Basic caption access

Access text responses from visual question answering and phrase grounding tasks:

from vi.inference.task_types.vqa import VQAResponse
from vi.inference.task_types.phrase_grounding import PhraseGroundingResponse

result, error = model(
    source="image.jpg",
    user_prompt="What's in this image?"
)

if error is None:
    # VQA responses have an answer field
    if isinstance(result, VQAResponse):
        text = result.result.answer
        print(f"Answer: {text}")

    # Phrase Grounding responses have a sentence field
    elif isinstance(result, PhraseGroundingResponse):
        text = result.result.sentence
        print(f"Caption: {text}")

See all available fields →

Caption processing

Process and analyze VQA and phrase grounding responses:

from vi.inference.task_types.vqa import VQAResponse
from vi.inference.task_types.phrase_grounding import PhraseGroundingResponse

# Get text from response
if isinstance(result, VQAResponse):
    text = result.result.answer
elif isinstance(result, PhraseGroundingResponse):
    text = result.result.sentence
else:
    text = result.result  # Generic response

# Convert to lowercase for comparison
text_lower = text.lower()

# Check for keywords
if "car" in text_lower:
    print("Car detected in image")

# Extract information
words = text.split()
word_count = len(words)
print(f"Text length: {word_count} words")

Save captions to file

Export inference results for later analysis:

import json
from vi.inference.task_types.vqa import VQAResponse
from vi.inference.task_types.phrase_grounding import PhraseGroundingResponse

# Helper function to extract text
def get_text(result):
    if isinstance(result, VQAResponse):
        return result.result.answer
    elif isinstance(result, PhraseGroundingResponse):
        return result.result.sentence
    else:
        return result.result

# Save single result
result, error = model(source="image.jpg")
if error is None:
    with open("result.json", "w") as f:
        json.dump({"text": get_text(result)}, f, indent=2)

# Save multiple results
results = model(source="./images/")

texts = []
for result, error in results:
    if error is None:
        texts.append(get_text(result))

with open("outputs.txt", "w") as f:
    f.write("\n".join(texts))

Working with grounded phrases

Accessing grounded phrases

Extract object detections from phrase grounding results:

from vi.inference.task_types.phrase_grounding import PhraseGroundingResponse

result, error = model(source="image.jpg")
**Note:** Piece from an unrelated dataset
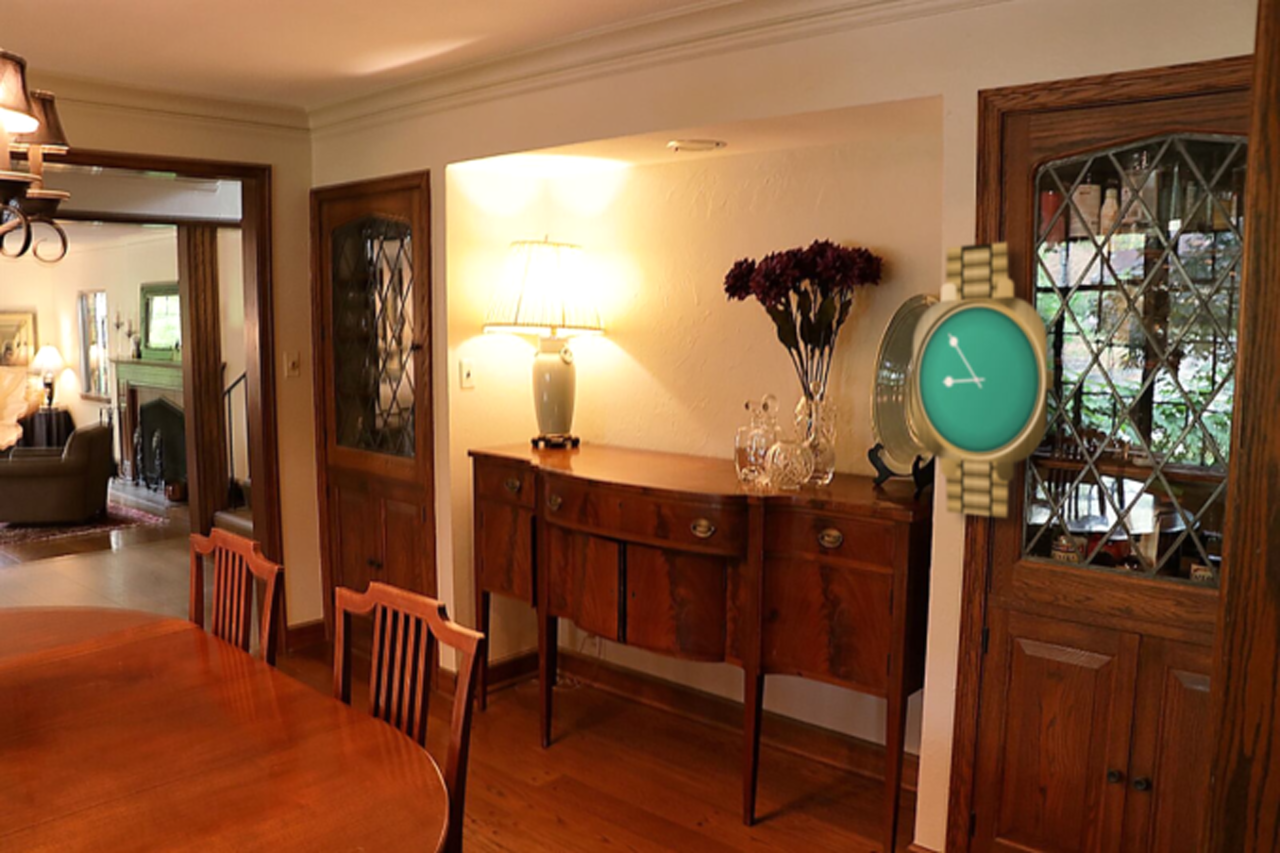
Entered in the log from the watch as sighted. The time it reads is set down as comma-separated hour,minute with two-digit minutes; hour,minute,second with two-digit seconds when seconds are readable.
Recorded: 8,54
if error is None and isinstance(result, PhraseGroundingResponse):
    for grounding in result.result.groundings:
        print(f"Phrase: {grounding.phrase}")
        print(f"Bounding boxes: {grounding.grounding}")

View complete phrase grounding schema →

Bounding box format

📐

Coordinate system

Bounding boxes from phrase grounding use normalized coordinates [0, 1024]:

  • Format: [x_min, y_min, x_max, y_max]
  • Top-left corner: (0, 0)
  • Bottom-right corner: (1024, 1024)
  • Independent of actual image dimensions

Convert to pixel coordinates for visualization and processing.
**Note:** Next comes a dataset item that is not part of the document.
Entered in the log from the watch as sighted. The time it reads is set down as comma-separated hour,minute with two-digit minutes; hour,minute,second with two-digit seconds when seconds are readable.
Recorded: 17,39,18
# Example bbox: [100, 200, 500, 600]
# x_min=100, y_min=200, x_max=500, y_max=600

Converting to pixel coordinates

Convert normalized bounding boxes to actual pixel coordinates for visualization:

from PIL import Image
from vi.inference.task_types.phrase_grounding import PhraseGroundingResponse

def bbox_to_pixels(bbox, image_path):
    """Convert normalized bbox [0-1024] to pixel coordinates."""
    image = Image.open(image_path)
    width, height = image.size

    x_min, y_min, x_max, y_max = bbox

    return [
        int(x_min / 1024 * width),
        int(y_min / 1024 * height),
        int(x_max / 1024 * width),
        int(y_max / 1024 * height)
    ]

# Usage
result, error = model(source="image.jpg")
if error is None and isinstance(result, PhraseGroundingResponse):
    for grounding in result.result.groundings:
        # Each grounding can have multiple bounding boxes
        for bbox in grounding.grounding:
            pixel_bbox = bbox_to_pixels(bbox, "image.jpg")
            print(f"{grounding.phrase}: {pixel_bbox}")

Filter by object type

Filter grounded phrases by category or attribute:

from vi.inference.task_types.phrase_grounding import PhraseGroundingResponse

result, error = model(source="image.jpg")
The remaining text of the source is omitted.